What to work on
With the pictures set aside, write out all of the data exactly as it stands.

Information provided

● ● ●

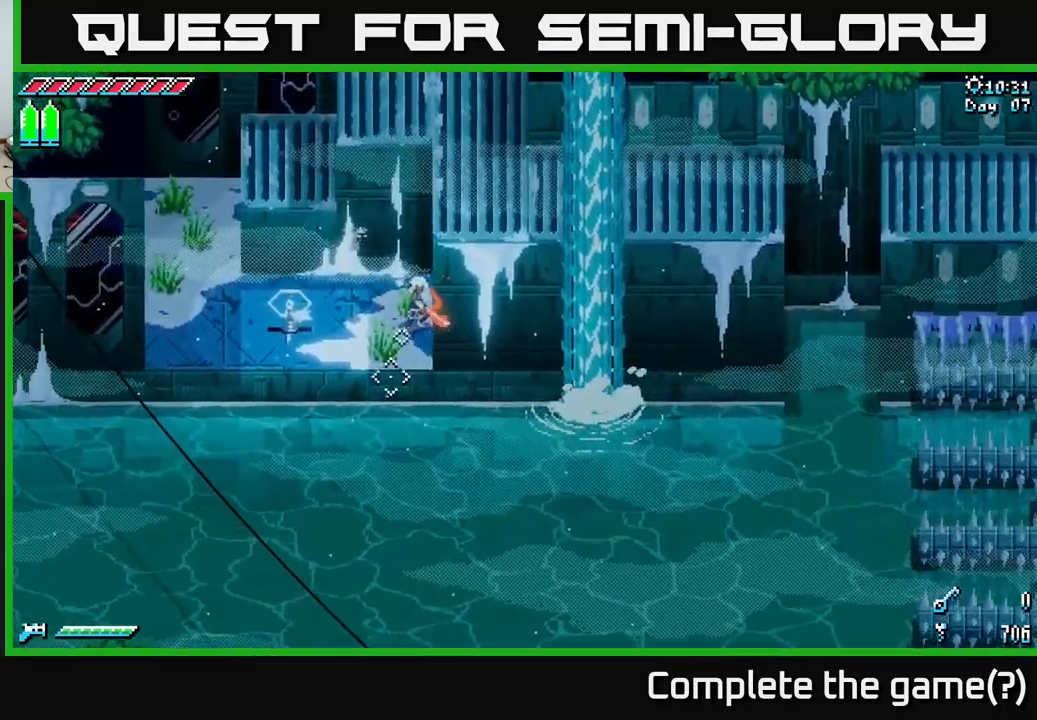
{"buttons": ["X"], "left_stick": "left", "right_stick": "center", "events": [[134, "left_stick", "up"], [150, "right_stick", "center"], [284, "left_stick", "left"], [317, "X", "down"]]}
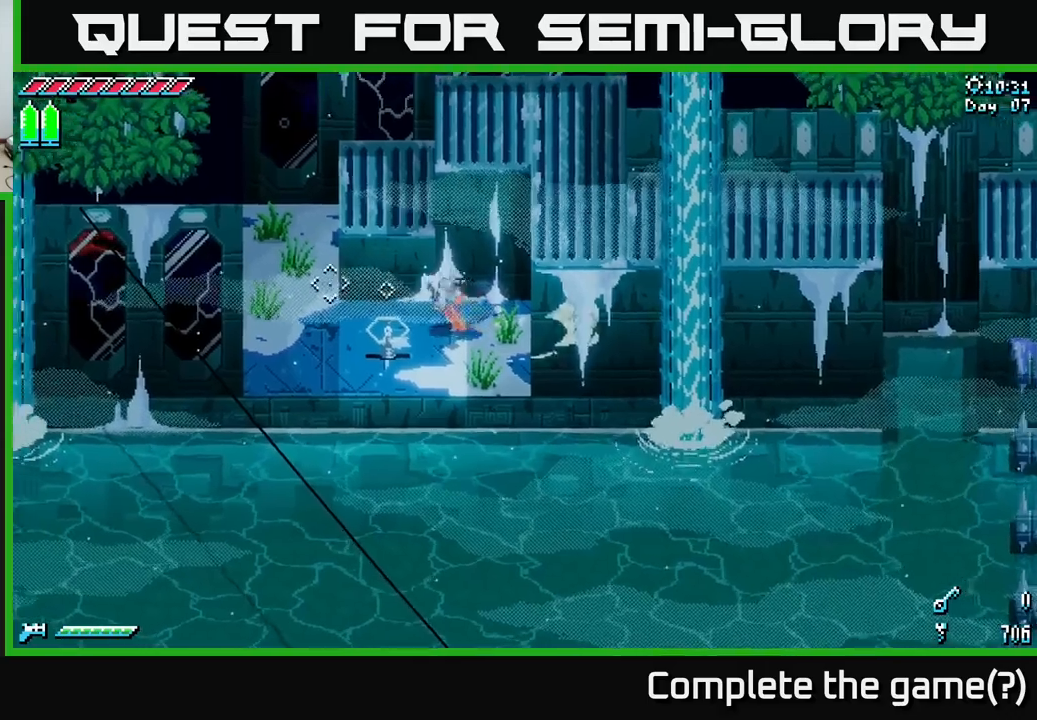
{"buttons": [], "left_stick": "left", "right_stick": "center", "events": [[417, "X", "up"]]}
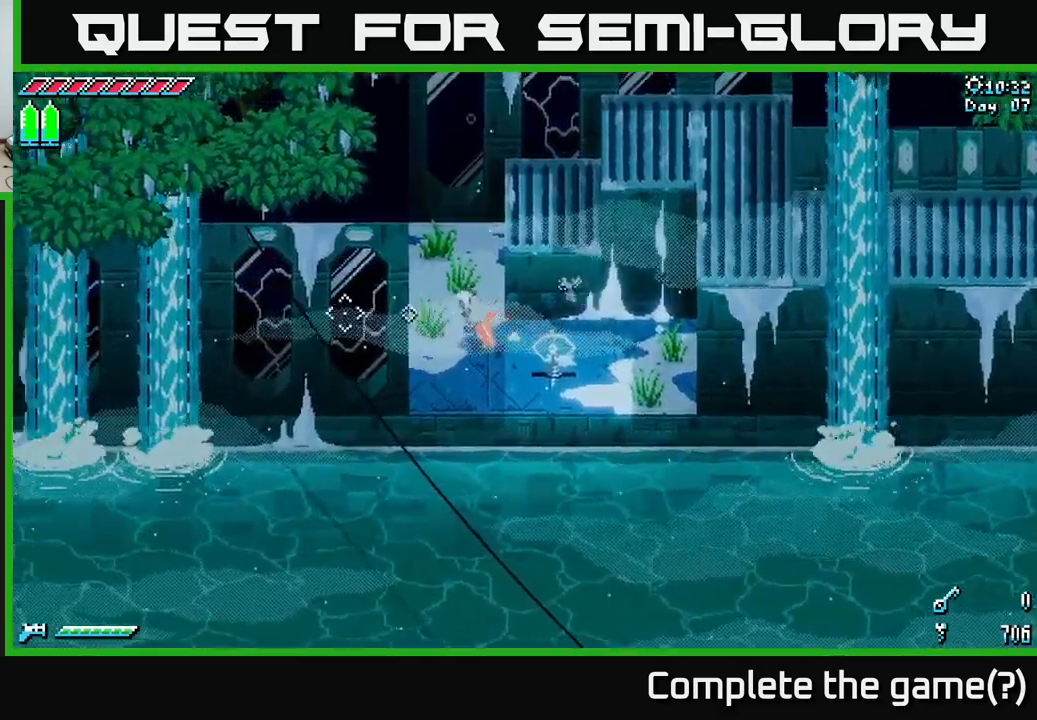
{"buttons": [], "left_stick": "down", "right_stick": "down", "events": [[50, "right_stick", "down"], [133, "left_stick", "center"], [317, "left_stick", "down"]]}
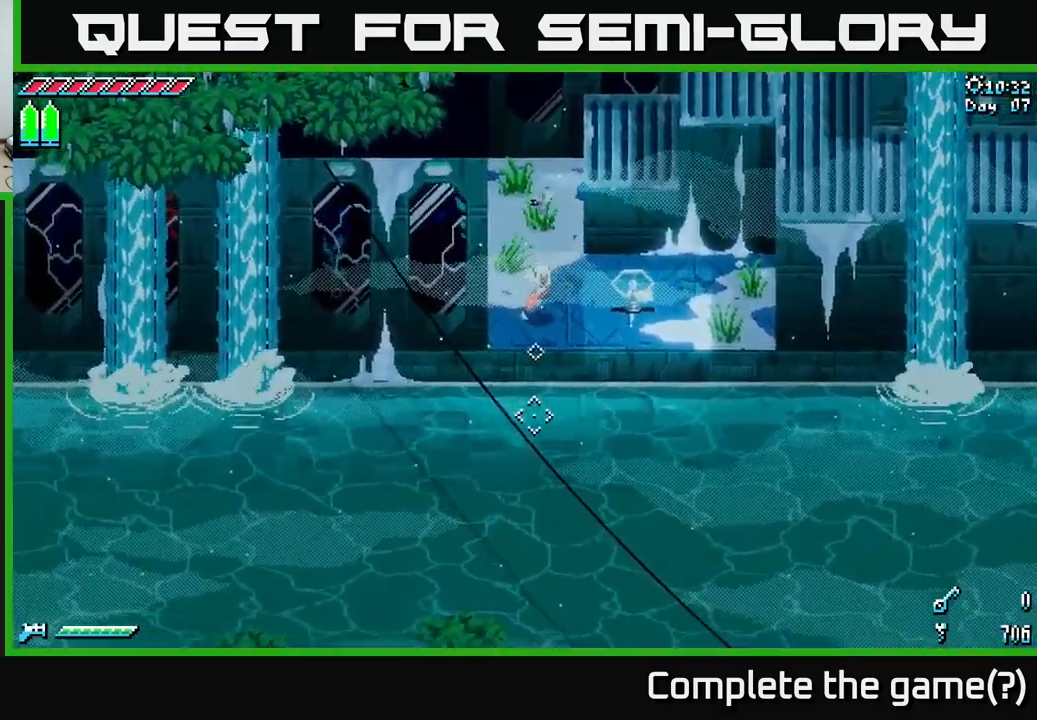
{"buttons": [], "left_stick": "center", "right_stick": "center", "events": [[50, "left_stick", "center"], [217, "L2", "down"], [317, "L2", "up"], [467, "right_stick", "center"]]}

● ● ●

Written solution
{"buttons": ["X"], "left_stick": "left", "right_stick": "center", "events": [[134, "left_stick", "up"], [150, "right_stick", "center"], [284, "left_stick", "left"], [317, "X", "down"]]}
{"buttons": [], "left_stick": "left", "right_stick": "center", "events": [[417, "X", "up"]]}
{"buttons": [], "left_stick": "down", "right_stick": "down", "events": [[50, "right_stick", "down"], [133, "left_stick", "center"], [317, "left_stick", "down"]]}
{"buttons": [], "left_stick": "center", "right_stick": "center", "events": [[50, "left_stick", "center"], [217, "L2", "down"], [317, "L2", "up"], [467, "right_stick", "center"]]}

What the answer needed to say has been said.